Americans know Denton, who died last week, as the Vietnam captive who blinked T-O-R-T-U-R-E in Morse code while a prisoner, allowing American intelligence officers to confirm that Americans were being tortured.

It happened in a rare appearance on television for American prisoners of war in 196 and can be seen in the video here:

“Faith played a part in his story,” FRC noted, “and the story of many other captives. Requiring organizations and individuals to ignore that reality not only violates legal precedent, it hollows out the heritage of many of our war heroes.”

Denton later wrote about his time in captivity in “When Hell Was in Session.”

The tradition of the missing man table calls for a table for six representing those missing from the Army, Marine Corps, Navy, Air Force, Coast Guard and civilians.

The round table represents everlasting concern, the white cloth represents the purity of their motives, the single red rose “reminds us of the lives of these Americans,” the red ribbon symbolizes “our continued determination to account for them,” a slice of lemon recalls the bitter fate of those captured, a pinch of salt recalls the tears for the missing, the lighted candle represents hope, the glasses are inverted because the missing cannot share a toast, the chairs are empty, and the Bible “represents the strength gained through faith in our country, founded as one nation under God, to sustain those lost from our midst.”

WND columnist Chuck Norris recently commented about the Air Force Academy decision to order the erasure of the Bible verse.

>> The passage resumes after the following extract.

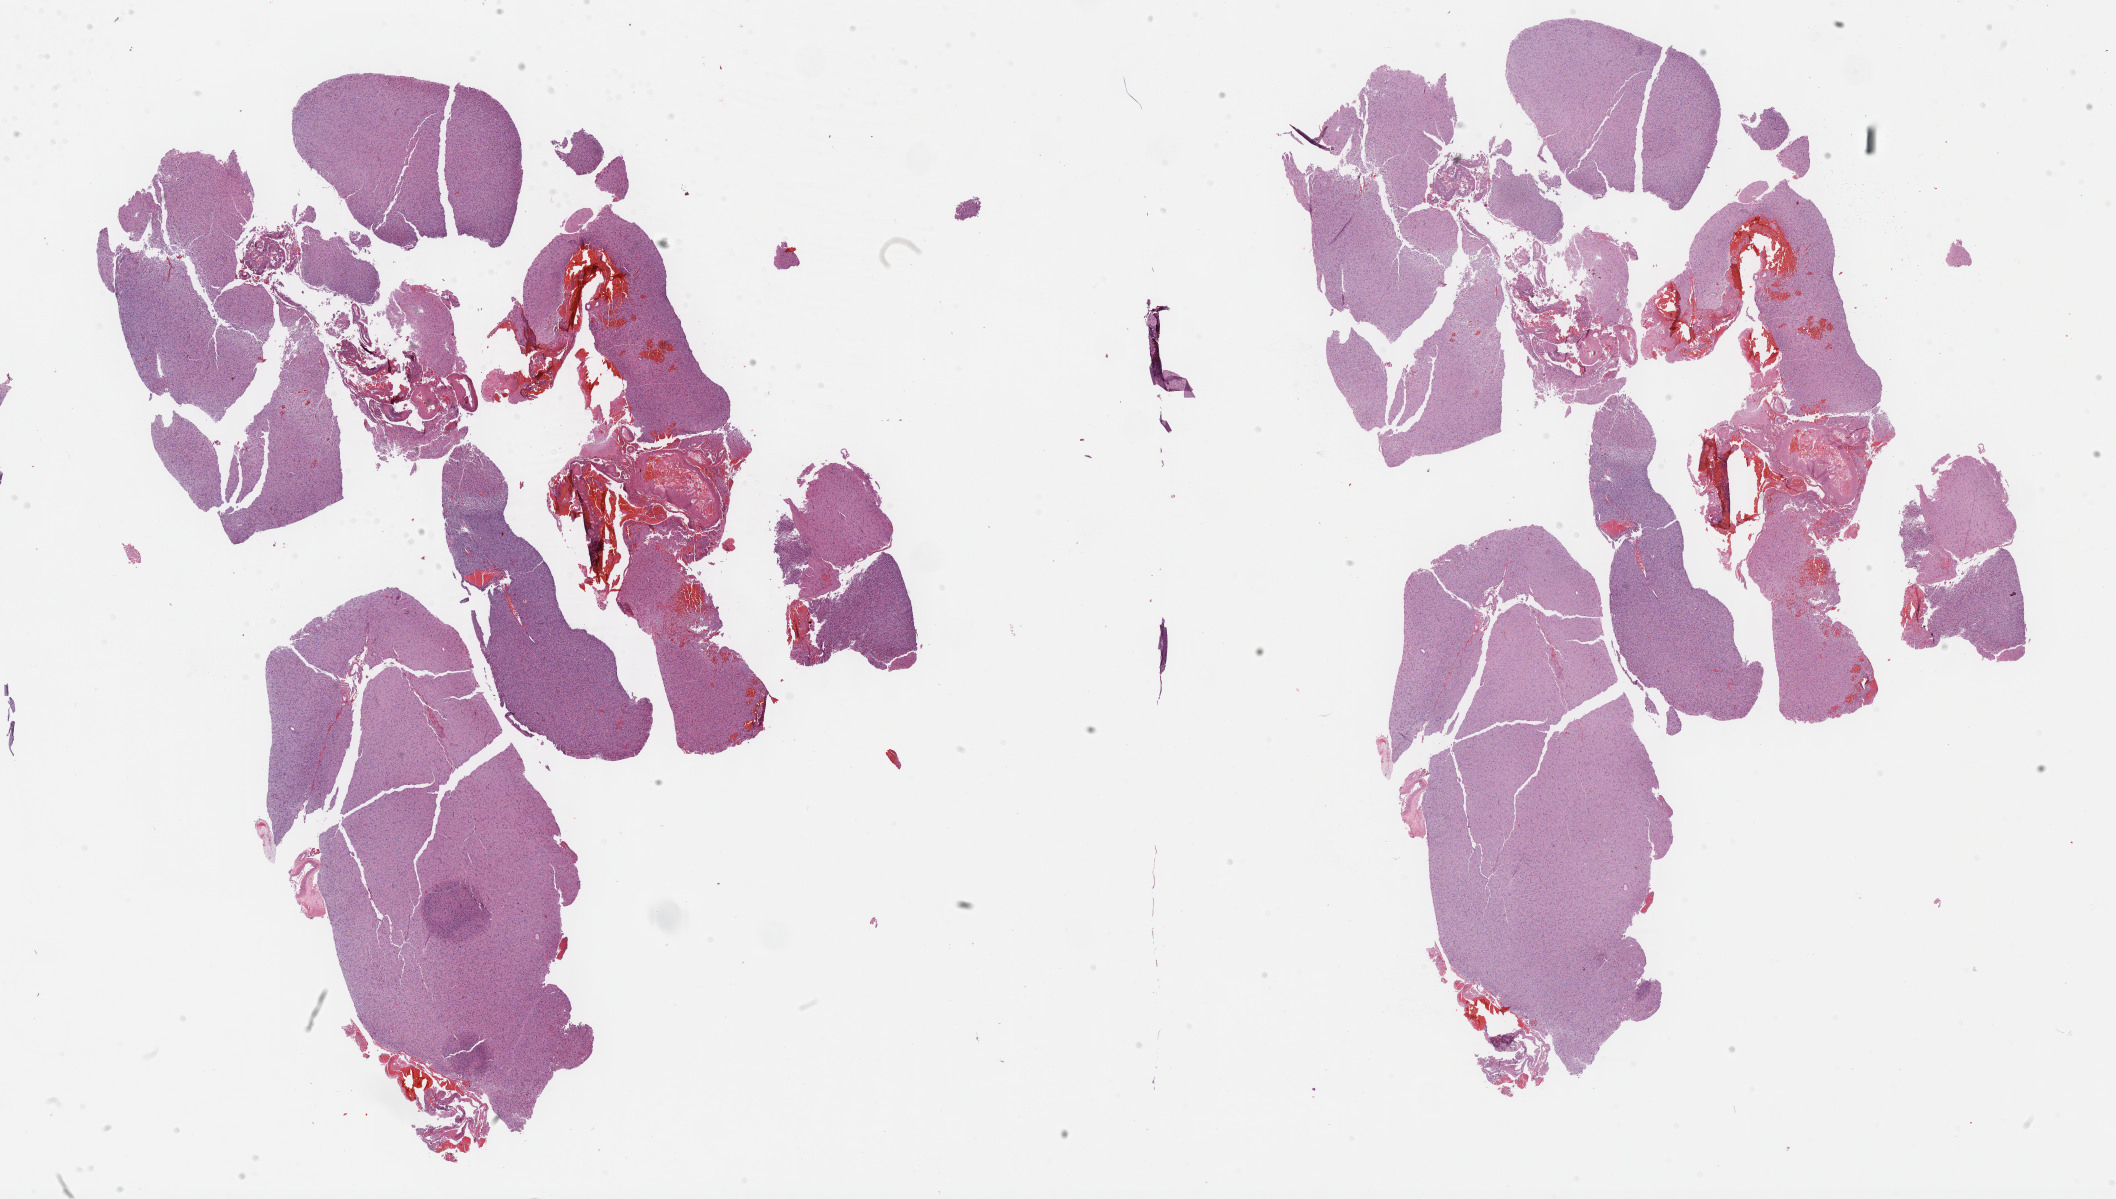
H&E whole-slide image, low-resolution overview of the scanned area, about 34.2 x 19.4 mm. Formalin-fixed paraffin-embedded (FFPE) diagnostic section. Primary tumour sample from the brain. Female patient; age at initial diagnosis 61 years. Histologic grade: G3 (poorly differentiated).
Pathologic diagnosis: Astrocytoma, anaplastic (cerebrum). Laterality: right.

“Outside the Academy, a new billboard has recently been posted near the entrance to the Air Force training school by the Restore Military Religious Freedom Coalition, according to WND. The billboard contains a picture of the presidential faces on Mount Rushmore – George Washington, Thomas Jefferson, Abraham Lincoln and Theodore Roosevelt – with the question and statement on it addressing ‘Air Force Cadets’: ‘Are you free to say so help me God? They did,’” he wrote.

“Even according to the Air Force’s own culture standards document, religious freedom and expression should be protected by U.S. Air Force leadership among subordinates,” he continued. And he listed a sample of what has been a string of incidents involving the military:

The Air Force Academy apologized for merely announcing Operation Christmas Child – a Christian-based charity and relief program designed to send Christmas gifts to impoverished children around the world.

Air Force officials stripped religious curriculum from a 20-year-old course on “just war theory.”

Yet, as reported in the Los Angeles Times, as of November 2011, the Air Force is building an $80,000 Stonehenge-like worship site for “earth-based” religions, including “pagans, Wiccans, druids, witches, and followers of Native American faiths.”‘

Walter Reed National Military Medical Center drafted a policy that prohibited individuals from using or distributing religious items during visits to the hospital.

Three-star Army general and Delta Force war hero Lt. Gen. William G. (“Jerry”) Boykin couldn’t speak at West Point because of his Christian faith.

The Marine Corps considered tearing down a Camp Pendleton cross meant to honor fallen heroes.

The Navy relocated a live nativity at a base in Bahrain to the chapel area.

The Department of Veterans Affairs censored references to God and Jesus during prayers at Houston National Cemetery.

The Pentagon released new regulations forcing chaplains to perform same-sex weddings despite their religious objections, and members of the Congressional Prayer Caucus worked tirelessly to ensure that the final version of the FY 2013 National Defense Authorization Act was signed into law in January (2013) and included key religious freedom protections for service members generally and chaplains specifically (Section 533).

The Pentagon revoked approval to use the logo of each service branch on the covers of Bibles sold in military exchange stores.